- [Work to be completed]
Every line below that has "lines" in it should be copied.

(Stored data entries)
========
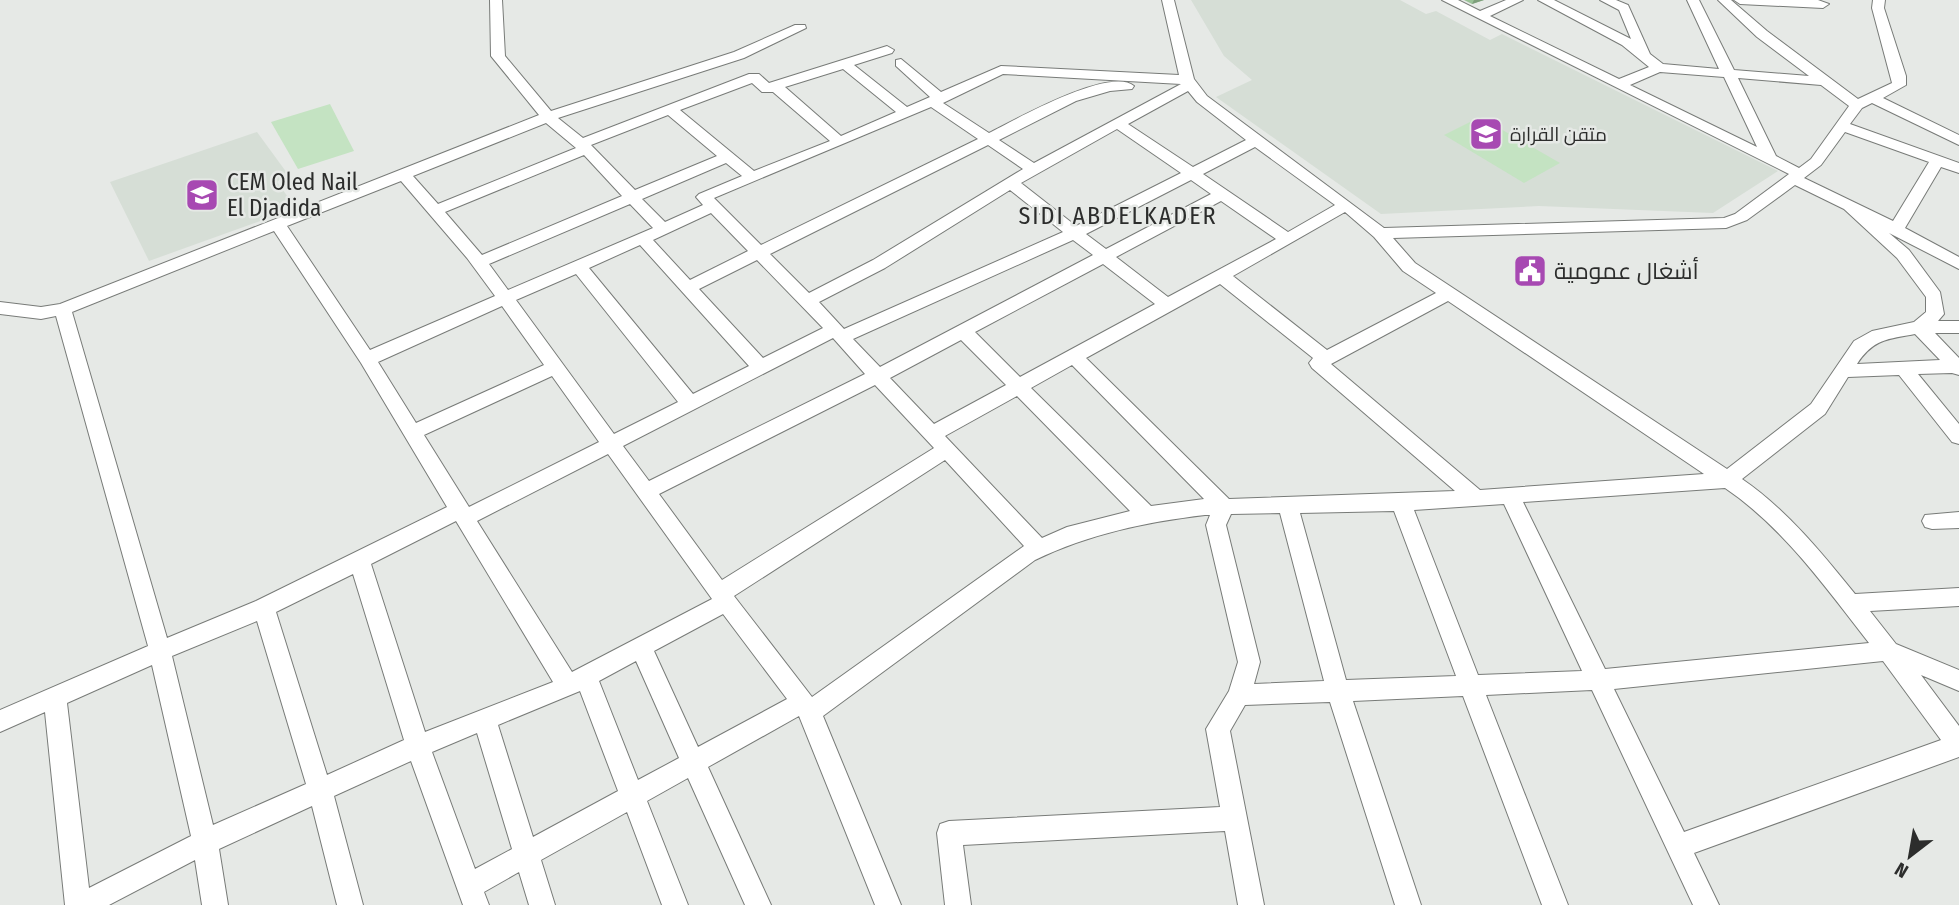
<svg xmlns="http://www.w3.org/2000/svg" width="1959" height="905" font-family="'Fira Sans Condensed',Cairo,sans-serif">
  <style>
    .built { fill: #d6ded6 }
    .green { fill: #c4e3c2 }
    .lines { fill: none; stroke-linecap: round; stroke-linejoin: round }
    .street-casing { stroke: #787b78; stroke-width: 2 }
    .street { fill: #fff; fill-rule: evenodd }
    .wall { fill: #9ac297 }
    .shaded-wall { fill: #7d9e7b }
    .labels { text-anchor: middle; stroke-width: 5; stroke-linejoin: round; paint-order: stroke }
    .far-poi-label { font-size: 19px; fill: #2c2d2c; stroke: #e6e9e6; text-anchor: start }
    .poi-label { font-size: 23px; fill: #2c2d2c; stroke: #e6e9e6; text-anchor: start }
    .neighbourhood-label { font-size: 24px; letter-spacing: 2px; fill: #2c2d2c; stroke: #e6e9e6 }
  </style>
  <rect width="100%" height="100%" fill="#e6e9e6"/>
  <g class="built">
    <path d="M1191 0H1400L1426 14 1436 11 1490 40 1502 34 1778 171 1713 213 1539 206 1381 214 1216 97 1252 80 1224 56Z"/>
    <path d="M257 132 287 173 277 182 296 208 149 261 110 182Z"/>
  </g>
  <g class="green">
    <path d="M330 104 354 151 298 169 271 122Z"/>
    <path d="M1480 117 1560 163 1524 183 1444 135Z"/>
  </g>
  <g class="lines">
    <defs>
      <g id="street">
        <path d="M490 0H502L505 56 551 111 734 52 795 25H805L806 28 744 58 558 118 583 138 749 74H759L769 83 887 46 894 50 892 53 854 65 907 107 930 97 896 66V60L901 59 941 92 1001 66 1179 75 1162 0H1174L1194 79 1207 96 1384 228 1724 218 1735 214 1789 174 1442 0H1458L1480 11 1506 0H1523L1490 16 1619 79 1649 67 1622 45 1538 0H1554L1631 39 1619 10 1600 0H1616L1628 5 1650 54 1663 64 1719 69 1687 0H1699L1734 70 1809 76 1757 37 1718 0H1731L1767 31 1858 99 1892 83 1872 8 1873 0H1885L1884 8 1906 76V85L1883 98 1959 135V145L1872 103 1862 108 1850 124 1959 163V173L1941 167 1905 228 1959 257V269L1889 233 1909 250 1940 292 1944 314 1938 321H1959V333H1935L1959 358V375L1952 373 1918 374 1959 424V444L1952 442 1899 375 1848 377 1825 414 1742 479C1786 509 1822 553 1855 594L1959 588V606L1870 611 1896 644 1959 670V691L1921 675 1959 726V757L1694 853 1719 905H1693L1592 690 1486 695 1568 905H1542L1463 696 1353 701 1421 905H1395L1330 702 1245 705 1230 731 1264 905H1238L1225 831 963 845 971 905H945L937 833 940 824 949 821 1220 807 1206 729 1229 691 1238 662 1206 525 1210 515H1205C1146 522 1089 534 1035 560L823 716 901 905H875L799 716 708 767 771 905H745L688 778 647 801 688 905H662L627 812 541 860 555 905H529L519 872 484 892 489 905H463L411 761 334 796 363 905H337L312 806 219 849 228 905H202L195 860 109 905H65L45 712 0 732V710L148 646 56 316 41 319 0 314V302L41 307 60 304 539 115 491 56ZM843 69 896 112 841 136 785 87ZM1660 72 1724 77 1757 147 1630 85ZM1003 74 1181 84 1034 163 999 140 1076 101 1110 91 1132 89 1134 86C1110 66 1015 120 989 133L943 103ZM1738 78 1821 85 1849 106 1811 159 1799 168 1776 156ZM752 83 762 92H773L830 141 754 171 680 110ZM1188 91 1197 102 1246 140 1193 167 1128 124ZM931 107 978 139 761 245 714 198ZM668 115 717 156 635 190 591 145ZM546 123 576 148 438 204 413 176ZM1117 129 1181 173 1076 226 1021 183ZM1845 132 1929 162 1893 221 1804 178 1821 165ZM988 145 1023 169 873 260 809 293 770 254ZM1255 147 1335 205 1288 232 1203 174ZM584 155 622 196 482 255 445 212ZM726 163 742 176 699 194 696 197 703 205 665 222 642 199ZM1191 180 1211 194 1106 249 1086 234ZM401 181 467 258 495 296 370 350 287 226ZM1795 185 1844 209 1897 258 1926 297V312L1914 322 1872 331 1854 341 1811 404 1727 469 1415 263 1393 238 1726 228 1747 220ZM1010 190 1063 232 844 329 819 302 885 268ZM1221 201 1276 239 1168 297 1116 257ZM630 204 653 228 508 290 489 264ZM1345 212 1374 237 1403 271 1436 293 1327 350 1233 276ZM711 213 748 251 690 280 653 240ZM274 231 361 363 447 507 256 601 167 638 72 312ZM1073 240 1093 255 880 367 853 339ZM640 245 749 366 693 394 589 268ZM757 260 823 328 763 358 699 289ZM1103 264 1155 304 1020 377 975 332ZM576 274 678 402 614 434 516 300ZM1220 284 1313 358 1309 363 1312 368 1455 491 1229 499 1086 358ZM1448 301 1704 474 1480 490 1331 364ZM502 306 544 365 416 423 378 362ZM1915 334 1940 360 1857 364C1873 339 1888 339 1915 334ZM833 338 865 374 649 481 623 446ZM961 340 1006 385 934 424 890 378ZM1072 365 1204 499 1151 506 1031 388ZM552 376 599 442 469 507 424 435ZM875 385 934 448 722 580 659 494ZM1017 396 1130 511 1067 527 1042 538 945 436ZM608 454 712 599 572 672 477 521ZM945 460 1024 546 812 697 734 596ZM1725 488C1783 527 1826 588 1869 643L1605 669 1523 502ZM1504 504 1582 671 1478 675 1414 510ZM1394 511 1456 676 1346 680 1300 513ZM1280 513 1324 681 1254 684 1260 662 1226 525 1231 514ZM456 521 553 682 425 732 371 564ZM353 574 404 740 327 775 276 612ZM723 614 787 699 698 747 654 651ZM257 621 306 784 213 825 172 656ZM636 661 679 758 638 780 599 681ZM1883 661 1941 740 1684 832 1614 689ZM152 665 191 836 89 888 67 703ZM580 691 618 791 533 837 498 725ZM477 733 512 849 475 869 432 752Z"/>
        <path d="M1734 0H1818L1829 4 1823 8 1740 4Z"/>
        <path d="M1959 512V528L1932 529 1925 527 1922 521 1925 515Z"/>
      </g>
    </defs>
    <use href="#street" class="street-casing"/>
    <use href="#street" class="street"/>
  </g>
  <path class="wall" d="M1464 0H1484L1472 4Z"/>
  <path class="shaded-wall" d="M1474 0H1484L1472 4Z"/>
  <defs>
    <symbol id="school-square" viewBox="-11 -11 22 22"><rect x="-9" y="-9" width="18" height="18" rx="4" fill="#a749b2" stroke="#e6e9e6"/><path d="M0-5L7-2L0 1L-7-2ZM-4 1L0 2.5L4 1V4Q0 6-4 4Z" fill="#fff"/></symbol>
    <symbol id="university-square" viewBox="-11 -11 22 22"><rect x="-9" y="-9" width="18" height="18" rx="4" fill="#a749b2" stroke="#e6e9e6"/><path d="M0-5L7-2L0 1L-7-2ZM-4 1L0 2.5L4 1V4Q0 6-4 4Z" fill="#fff"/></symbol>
    <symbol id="civic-square" viewBox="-11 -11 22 22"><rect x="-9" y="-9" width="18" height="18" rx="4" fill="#a749b2" stroke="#e6e9e6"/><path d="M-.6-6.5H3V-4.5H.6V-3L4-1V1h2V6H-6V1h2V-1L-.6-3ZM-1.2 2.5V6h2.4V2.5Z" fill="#fff"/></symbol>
  </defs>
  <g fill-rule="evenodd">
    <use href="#school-square" x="1467" y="115" width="38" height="38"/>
    <use href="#university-square" x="183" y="176" width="38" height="38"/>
    <use href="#civic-square" x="1511" y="252" width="38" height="38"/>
  </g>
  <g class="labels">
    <g class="far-poi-label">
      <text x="1510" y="141">متقن القرارة</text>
    </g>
    <g class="poi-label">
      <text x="227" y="190">CEM Oled Nail<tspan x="227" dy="26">El Djadida</tspan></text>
      <text x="1554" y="279">أشغال عمومية</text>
    </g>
    <g class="neighbourhood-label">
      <text x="1118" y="224">SIDI ABDELKADER</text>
    </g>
  </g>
  <g transform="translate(1910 856) rotate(211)" stroke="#e6e9e6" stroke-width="5" paint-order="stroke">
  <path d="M0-5L12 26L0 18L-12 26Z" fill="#2c2d2c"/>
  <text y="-10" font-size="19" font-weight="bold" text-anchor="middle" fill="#2c2d2c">N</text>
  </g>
</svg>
========
- [Solution to this exercise]
    .lines { fill: none; stroke-linecap: round; stroke-linejoin: round }
  <g class="lines">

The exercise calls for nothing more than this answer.